Magnus Knuth, Olaf Hartig, and Harald Sack

This work will be presented as a short paper (preprint) at ODBASE 2016 - The 15th International Conference on Ontologies, DataBases, and Applications of Semantics.

An extended version of the ODBASE paper is available at arXiv.org.

Abstract

Many datasets change over time. As a consequence, long-running applications that cache and repeatedly use query results obtained from a SPARQL endpoint may resubmit the queries regularly to ensure up-to-dateness of the results. While this approach may be feasible if the number of such regular refresh queries is manageable, with an increasing number of applications adopting this approach, the SPARQL endpoint may become overloaded with such refresh queries. Therefore, a more scalable approach would be to use a middle-ware component at which the applications register their queries and get notified with updated query results once the results have changed.
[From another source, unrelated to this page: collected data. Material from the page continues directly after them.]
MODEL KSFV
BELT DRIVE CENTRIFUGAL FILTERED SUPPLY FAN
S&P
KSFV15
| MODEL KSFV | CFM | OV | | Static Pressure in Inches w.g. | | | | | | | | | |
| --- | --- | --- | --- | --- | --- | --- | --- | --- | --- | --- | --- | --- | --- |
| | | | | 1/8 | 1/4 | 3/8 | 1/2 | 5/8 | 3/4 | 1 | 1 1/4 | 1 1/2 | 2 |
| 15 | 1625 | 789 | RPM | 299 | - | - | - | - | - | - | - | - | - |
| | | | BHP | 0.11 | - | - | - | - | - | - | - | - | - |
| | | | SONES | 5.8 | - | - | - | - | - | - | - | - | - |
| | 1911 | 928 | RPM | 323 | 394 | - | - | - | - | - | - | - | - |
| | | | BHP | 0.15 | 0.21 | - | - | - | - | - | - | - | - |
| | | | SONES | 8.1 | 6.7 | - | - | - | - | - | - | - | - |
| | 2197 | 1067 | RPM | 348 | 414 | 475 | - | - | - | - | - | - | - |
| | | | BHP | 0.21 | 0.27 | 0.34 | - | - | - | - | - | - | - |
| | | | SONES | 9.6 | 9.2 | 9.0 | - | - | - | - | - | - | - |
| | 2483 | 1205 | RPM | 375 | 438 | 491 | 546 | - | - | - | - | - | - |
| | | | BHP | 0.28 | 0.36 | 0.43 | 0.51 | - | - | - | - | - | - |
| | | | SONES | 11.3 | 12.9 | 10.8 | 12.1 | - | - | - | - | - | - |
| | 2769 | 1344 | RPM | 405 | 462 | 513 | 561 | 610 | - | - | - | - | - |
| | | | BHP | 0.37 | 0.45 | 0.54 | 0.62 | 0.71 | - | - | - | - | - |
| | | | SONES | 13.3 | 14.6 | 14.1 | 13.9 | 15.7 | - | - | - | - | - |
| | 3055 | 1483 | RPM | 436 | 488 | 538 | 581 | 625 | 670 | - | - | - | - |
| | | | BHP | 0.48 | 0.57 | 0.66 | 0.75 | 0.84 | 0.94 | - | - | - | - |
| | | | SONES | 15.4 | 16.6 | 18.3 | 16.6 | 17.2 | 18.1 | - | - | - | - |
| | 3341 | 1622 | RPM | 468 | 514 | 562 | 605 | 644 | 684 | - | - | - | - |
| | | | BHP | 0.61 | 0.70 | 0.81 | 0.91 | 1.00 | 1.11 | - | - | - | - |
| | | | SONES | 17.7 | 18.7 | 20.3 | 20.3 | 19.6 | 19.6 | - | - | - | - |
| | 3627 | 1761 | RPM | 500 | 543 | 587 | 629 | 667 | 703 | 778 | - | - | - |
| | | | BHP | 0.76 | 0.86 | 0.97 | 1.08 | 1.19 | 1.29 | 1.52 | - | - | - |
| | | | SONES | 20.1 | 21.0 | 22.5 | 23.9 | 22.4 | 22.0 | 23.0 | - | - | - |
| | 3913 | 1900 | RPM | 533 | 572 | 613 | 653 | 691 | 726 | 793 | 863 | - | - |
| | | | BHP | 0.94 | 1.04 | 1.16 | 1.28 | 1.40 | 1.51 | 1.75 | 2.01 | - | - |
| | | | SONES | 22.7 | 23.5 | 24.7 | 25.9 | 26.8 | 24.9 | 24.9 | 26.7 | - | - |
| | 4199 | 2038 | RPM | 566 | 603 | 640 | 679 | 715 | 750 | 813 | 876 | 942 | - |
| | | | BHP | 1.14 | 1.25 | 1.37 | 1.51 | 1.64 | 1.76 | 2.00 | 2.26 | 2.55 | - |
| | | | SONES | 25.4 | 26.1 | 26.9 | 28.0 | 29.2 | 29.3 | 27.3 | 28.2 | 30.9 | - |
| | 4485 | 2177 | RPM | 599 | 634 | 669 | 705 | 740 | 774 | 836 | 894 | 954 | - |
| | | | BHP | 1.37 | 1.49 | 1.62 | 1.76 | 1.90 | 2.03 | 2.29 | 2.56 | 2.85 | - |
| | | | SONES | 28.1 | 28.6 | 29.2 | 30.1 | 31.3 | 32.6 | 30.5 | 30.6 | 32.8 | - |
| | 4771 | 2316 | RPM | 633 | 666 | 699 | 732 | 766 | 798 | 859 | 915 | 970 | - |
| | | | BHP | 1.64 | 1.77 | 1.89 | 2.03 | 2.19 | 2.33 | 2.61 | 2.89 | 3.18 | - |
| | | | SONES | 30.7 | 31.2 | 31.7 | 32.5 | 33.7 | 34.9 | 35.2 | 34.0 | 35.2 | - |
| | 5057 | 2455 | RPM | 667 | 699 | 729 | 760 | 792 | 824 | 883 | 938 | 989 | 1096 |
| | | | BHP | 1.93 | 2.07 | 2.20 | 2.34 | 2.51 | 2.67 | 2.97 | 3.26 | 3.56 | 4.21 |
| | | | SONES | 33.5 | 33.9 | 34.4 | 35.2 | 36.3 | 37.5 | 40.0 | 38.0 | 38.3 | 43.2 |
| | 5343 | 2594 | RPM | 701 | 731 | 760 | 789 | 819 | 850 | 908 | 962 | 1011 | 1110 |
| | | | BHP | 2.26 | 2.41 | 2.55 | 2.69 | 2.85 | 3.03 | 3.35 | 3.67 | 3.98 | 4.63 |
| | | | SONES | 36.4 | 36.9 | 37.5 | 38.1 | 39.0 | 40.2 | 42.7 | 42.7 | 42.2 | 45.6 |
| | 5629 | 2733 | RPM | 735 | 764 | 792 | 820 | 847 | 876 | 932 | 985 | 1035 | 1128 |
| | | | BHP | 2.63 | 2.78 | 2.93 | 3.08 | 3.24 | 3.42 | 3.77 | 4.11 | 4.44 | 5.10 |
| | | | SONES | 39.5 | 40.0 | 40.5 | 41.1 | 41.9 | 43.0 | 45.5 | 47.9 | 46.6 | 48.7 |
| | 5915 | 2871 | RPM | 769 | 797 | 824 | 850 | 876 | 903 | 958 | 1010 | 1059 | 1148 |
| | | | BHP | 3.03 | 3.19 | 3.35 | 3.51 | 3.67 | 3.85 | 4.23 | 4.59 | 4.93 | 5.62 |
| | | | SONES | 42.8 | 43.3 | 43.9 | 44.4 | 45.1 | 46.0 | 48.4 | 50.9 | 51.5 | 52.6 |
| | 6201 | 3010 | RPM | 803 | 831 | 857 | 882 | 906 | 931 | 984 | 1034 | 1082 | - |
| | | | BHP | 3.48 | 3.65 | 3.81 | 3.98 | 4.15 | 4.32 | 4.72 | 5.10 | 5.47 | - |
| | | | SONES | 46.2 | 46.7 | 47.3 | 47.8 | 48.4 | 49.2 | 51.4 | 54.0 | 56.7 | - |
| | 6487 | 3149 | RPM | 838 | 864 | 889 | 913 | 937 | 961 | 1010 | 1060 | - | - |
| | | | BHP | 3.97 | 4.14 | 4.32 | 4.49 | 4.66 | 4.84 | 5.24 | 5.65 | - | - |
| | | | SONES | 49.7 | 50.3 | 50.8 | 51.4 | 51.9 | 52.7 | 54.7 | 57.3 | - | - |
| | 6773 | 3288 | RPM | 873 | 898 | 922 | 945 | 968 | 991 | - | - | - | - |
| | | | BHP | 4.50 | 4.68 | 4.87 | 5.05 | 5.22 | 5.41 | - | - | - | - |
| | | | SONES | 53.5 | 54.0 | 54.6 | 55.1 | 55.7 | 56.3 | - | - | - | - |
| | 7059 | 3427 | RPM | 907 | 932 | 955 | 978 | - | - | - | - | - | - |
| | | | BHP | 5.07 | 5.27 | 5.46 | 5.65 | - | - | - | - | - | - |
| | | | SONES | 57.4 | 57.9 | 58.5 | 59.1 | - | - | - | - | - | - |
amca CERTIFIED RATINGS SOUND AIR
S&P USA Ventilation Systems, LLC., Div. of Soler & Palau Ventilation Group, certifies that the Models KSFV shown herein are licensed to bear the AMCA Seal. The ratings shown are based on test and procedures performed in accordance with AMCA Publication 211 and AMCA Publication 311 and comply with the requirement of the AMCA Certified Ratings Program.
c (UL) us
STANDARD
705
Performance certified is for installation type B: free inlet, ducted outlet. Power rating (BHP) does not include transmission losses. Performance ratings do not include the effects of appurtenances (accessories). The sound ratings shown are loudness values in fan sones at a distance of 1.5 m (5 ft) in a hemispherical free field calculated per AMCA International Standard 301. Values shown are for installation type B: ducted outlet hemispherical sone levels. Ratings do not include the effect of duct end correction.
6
Then, this middle-ware can schedule the repeated execution of the refresh queries without overloading the endpoint. In this paper, we study the problem of scheduling refresh queries for a large number of registered queries by assuming an overload-avoiding upper bound on the length of a regular time slot available for testing refresh queries. We investigate a variety of scheduling strategies and compare them experimentally in terms of time slots needed before they recognize changes and number of changes that they miss.

Experimental Data

We provide the data gathered from the experiments in form of a full MySQL database dump and an RDF dump with the query executions as planned by the evaluated strategies.

The database dump includes the plain results of all query executions, while the RDF dataset refers to their hash values. The RDF dataset applies the LSQ vocabulary. We extended the vocabulary to describe relevant metadata, such as the delay and the missed updates of individual query executions.